San Martin rose to the emergency. He sent a contingent of 1,500 men from Peru to assist Bolivar in his operations against Quito, and so secured his success. Then, setting on one side his monarchical ideas, he, on the 27th December, 1821, issued a decree summoning a Congress:—

"To establish a definitive form of government, and to give to the country the constitution best adapted to it."

He at the same time appointed the Marquis of Torre-Tagle Deputy-Protector, while he himself went off to Guayaquil in the hope of obtaining an interview with Bolívar.

Not daring to leave La Serna unmolested while he arranged with the Liberator of the North the plans for united and decisive action, he despatched General Tristan and Colonel Gamarra, both Peruvians, with 2,000 men, to occupy the valley of Ica, and spread a false report that Arenales was about to return with another expedition to the Highlands. La Serna was too well informed to trouble himself about reports, and knew well the quality of the two Patriots now in command at Ica.

Early in April Canterac, with 2,000 men and three guns, marched from Jauja, and Valdés with 500 from Arequipa. The Patriot army evacuated Ica at their approach, but their retreat by night was intercepted, they were thrown into disorder and cut to pieces. The Royalists made more than 1,000 prisoners, including fifty officers, took four guns and two flags, and returned in triumph, after shooting one in every five of the officers of the Numancia battalion, whom they had made prisoners.
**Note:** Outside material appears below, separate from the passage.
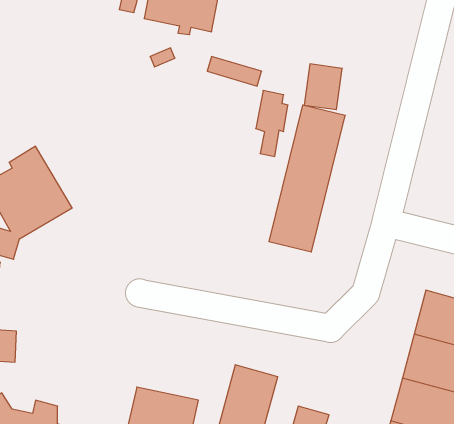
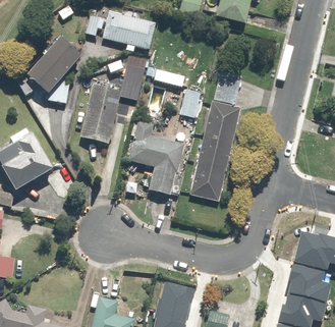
building: none -> [25,38,82,103]
building: none -> [81,55,146,143]
building: none -> [128,122,185,195]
Tristan and Gamarra were tried by court-martial, and shown to be utterly incompetent for such a command; but the chief blame of the disaster fell upon San Martin himself, who had appointed them.

This defeat was in some measure compensated the following month by the fall of Quito, which terminated the war in the North, and San Martin not having been able to effect his proposed interview with Bolívar, who did not come to Guayaquil when expected, when he returned to Lima left the civil administration in the hands of Torre-Tagle, and devoted his attention exclusively to the army. He issued a proclamation in which he promised the Peruvian people that the war should be concluded in the year 1822, then current, and on the 4th July signed a provisional treaty with Columbia.
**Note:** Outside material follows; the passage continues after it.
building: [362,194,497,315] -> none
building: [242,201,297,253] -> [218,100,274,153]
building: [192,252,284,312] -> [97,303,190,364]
At the same time he applied for help to the Government of Chile, and to the governors of the various Argentine Provinces, bordering the eastern slopes of the Andes, now de facto independent States, an endeavour to unite all Spanish America in one grand effort to crush the Royalist cause in its last stronghold, the Highlands of Peru.

Still harping on the ideas he had disclosed at Punchauca and Miraflores, he also wrote to La Serna, proposing a cessation of hostilities, on the basis of the recognition of the independence of Peru. To this the Viceroy returned a curt answer, "That however beneficial independence might be to Peru, it could only be hoped for or established by decree of the nation (Spain)."

San Martin also wrote to the same effect to Bolívar, but found that their ideas did not at all coincide. And wrote to O'Higgins proposing a naval expedition to the coasts of Spain.

Torre-Tagle was but the nominal head of the civil Administration, the real ruler was his Minister, Monteagudo, an inveterate enemy of all Spaniards, who thought the true way to victory was to make the struggle one of race. On the 31st December he issued a decree, that all Spaniards who had not been naturalised should leave the country; in January, that they should also forfeit half their property; and in February, that the infraction of these decrees should entail banishment and confiscation. After the disaster of Ica still more barbarous decrees were issued, and a commission was appointed to enforce them.

Two great forces from the South and from the North were about to join hands in the great work in which they were both engaged. We have sketched the progress of the revolution from the banks of La Plata, across the Cordillera, and by the Pacific to Peru; it is now time to turn our attention to its progress from the Spanish Main through New Granada and Columbia to the frontiers of Peru at Quito.